The decoupling algorithm will decouple the interference between the forces and moments in each direction, so that the force measurement is more accurate. The input signal in each of the six channels of the six-component force sensor will affect the output signal of the other channels, and KJ3202X1-BA1 decoupling is to reduce or eliminate the coupling interference to a certain extent. Generally, coupling elimination or coupling suppression can be done from two directions, the first is the work carried out before the production of sensors, generally called structural decoupling, that is, from the design of the sensor to eliminate or inhibit coupling; The second is to use a systematic mathematical model, to matrix decoupling, the use of digital signal processing method to reduce or eliminate the sensor’s dimensional coupling.

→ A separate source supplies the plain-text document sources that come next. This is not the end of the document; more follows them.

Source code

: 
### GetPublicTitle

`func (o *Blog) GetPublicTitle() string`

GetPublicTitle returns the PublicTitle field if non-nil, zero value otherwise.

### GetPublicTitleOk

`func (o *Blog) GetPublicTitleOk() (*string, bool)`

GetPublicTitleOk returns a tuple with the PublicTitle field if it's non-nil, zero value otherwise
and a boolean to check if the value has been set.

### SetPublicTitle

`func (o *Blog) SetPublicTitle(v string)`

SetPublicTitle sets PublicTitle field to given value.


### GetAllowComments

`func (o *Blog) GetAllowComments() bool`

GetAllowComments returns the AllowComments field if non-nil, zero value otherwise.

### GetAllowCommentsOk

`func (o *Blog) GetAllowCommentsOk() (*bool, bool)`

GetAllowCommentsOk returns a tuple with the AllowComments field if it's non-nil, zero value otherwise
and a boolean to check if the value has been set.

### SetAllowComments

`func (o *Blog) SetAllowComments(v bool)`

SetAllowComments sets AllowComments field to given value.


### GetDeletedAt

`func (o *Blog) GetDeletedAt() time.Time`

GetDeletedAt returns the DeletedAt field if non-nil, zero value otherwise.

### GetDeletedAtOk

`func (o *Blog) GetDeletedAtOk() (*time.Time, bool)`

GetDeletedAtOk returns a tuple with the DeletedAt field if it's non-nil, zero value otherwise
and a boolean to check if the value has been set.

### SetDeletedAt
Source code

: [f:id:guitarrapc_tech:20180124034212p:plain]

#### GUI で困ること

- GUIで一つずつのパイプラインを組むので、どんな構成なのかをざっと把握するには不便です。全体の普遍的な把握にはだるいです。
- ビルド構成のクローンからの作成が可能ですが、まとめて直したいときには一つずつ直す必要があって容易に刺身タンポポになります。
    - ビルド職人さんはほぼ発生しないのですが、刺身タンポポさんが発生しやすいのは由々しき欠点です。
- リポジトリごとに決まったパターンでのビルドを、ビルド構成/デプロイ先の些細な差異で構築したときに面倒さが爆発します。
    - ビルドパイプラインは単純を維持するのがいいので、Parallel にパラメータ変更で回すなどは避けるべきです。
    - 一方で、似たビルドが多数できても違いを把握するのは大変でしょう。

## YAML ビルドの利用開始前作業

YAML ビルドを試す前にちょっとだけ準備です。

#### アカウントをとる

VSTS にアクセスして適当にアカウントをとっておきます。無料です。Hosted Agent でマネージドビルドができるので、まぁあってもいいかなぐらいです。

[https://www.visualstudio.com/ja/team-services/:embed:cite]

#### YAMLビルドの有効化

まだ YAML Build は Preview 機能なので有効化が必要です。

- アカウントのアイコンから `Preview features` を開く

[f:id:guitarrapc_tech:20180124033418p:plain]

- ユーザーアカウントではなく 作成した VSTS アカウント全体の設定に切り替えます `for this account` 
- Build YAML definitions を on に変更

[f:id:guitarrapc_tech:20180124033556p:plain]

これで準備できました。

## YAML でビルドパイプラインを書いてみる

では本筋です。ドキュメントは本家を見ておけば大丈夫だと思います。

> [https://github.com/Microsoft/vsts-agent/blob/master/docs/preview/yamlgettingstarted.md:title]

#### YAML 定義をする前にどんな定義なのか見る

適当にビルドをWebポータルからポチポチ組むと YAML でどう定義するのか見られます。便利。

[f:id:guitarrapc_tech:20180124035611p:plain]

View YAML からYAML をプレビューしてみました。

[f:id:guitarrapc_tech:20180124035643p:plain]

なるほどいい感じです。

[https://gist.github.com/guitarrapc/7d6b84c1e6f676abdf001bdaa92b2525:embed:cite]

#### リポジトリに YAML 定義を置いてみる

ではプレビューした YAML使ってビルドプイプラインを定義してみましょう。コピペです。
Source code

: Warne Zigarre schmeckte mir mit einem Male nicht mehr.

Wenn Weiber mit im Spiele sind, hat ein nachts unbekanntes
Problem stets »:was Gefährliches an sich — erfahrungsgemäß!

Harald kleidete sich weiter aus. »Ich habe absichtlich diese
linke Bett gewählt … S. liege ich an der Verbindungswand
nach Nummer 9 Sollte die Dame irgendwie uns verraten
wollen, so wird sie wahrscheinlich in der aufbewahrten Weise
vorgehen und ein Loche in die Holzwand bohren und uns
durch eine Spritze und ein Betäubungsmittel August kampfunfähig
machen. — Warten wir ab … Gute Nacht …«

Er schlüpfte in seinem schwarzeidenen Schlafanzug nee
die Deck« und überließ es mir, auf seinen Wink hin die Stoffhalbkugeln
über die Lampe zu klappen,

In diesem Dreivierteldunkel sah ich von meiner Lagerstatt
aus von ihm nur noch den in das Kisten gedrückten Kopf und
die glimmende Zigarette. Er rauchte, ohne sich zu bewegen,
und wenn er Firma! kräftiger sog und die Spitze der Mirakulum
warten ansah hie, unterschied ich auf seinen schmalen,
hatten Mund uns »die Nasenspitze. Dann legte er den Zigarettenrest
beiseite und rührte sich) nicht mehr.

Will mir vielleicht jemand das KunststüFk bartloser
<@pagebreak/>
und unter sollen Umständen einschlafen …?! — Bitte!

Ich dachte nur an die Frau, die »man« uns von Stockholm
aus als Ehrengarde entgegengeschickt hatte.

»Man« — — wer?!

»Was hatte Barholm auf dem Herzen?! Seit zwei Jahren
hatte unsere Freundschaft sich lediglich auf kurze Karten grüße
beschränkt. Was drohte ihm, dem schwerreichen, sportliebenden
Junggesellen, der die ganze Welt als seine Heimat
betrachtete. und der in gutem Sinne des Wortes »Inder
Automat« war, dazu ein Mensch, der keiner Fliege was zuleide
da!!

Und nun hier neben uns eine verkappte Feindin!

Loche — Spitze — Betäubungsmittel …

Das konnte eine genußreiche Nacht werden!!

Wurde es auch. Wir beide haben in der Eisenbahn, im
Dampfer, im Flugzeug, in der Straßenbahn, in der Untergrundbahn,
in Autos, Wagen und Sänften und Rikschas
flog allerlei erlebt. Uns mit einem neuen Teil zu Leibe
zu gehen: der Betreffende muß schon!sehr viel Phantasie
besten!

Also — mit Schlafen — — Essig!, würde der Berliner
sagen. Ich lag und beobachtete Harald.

This method has low requirements for manufacturing, is relatively easy to achieve, and can also achieve good results. Calibration and inspection calibrate the sensor accuracy. By loading the theoretical load and recording the corresponding original signal output of the sensor, the mapping relationship between the original signal and the force of the sensor is established, and the mathematical model and parameters of the decoupling algorithm are obtained. After the calibration is completed, the sensor accuracy and accuracy can be obtained by loading the load known to the theoretical truth value and recording the measurement results of the sensor at the same time. Simply put, calibration is to obtain sensor firmware parameters, and detection is to obtain sensor accuracy.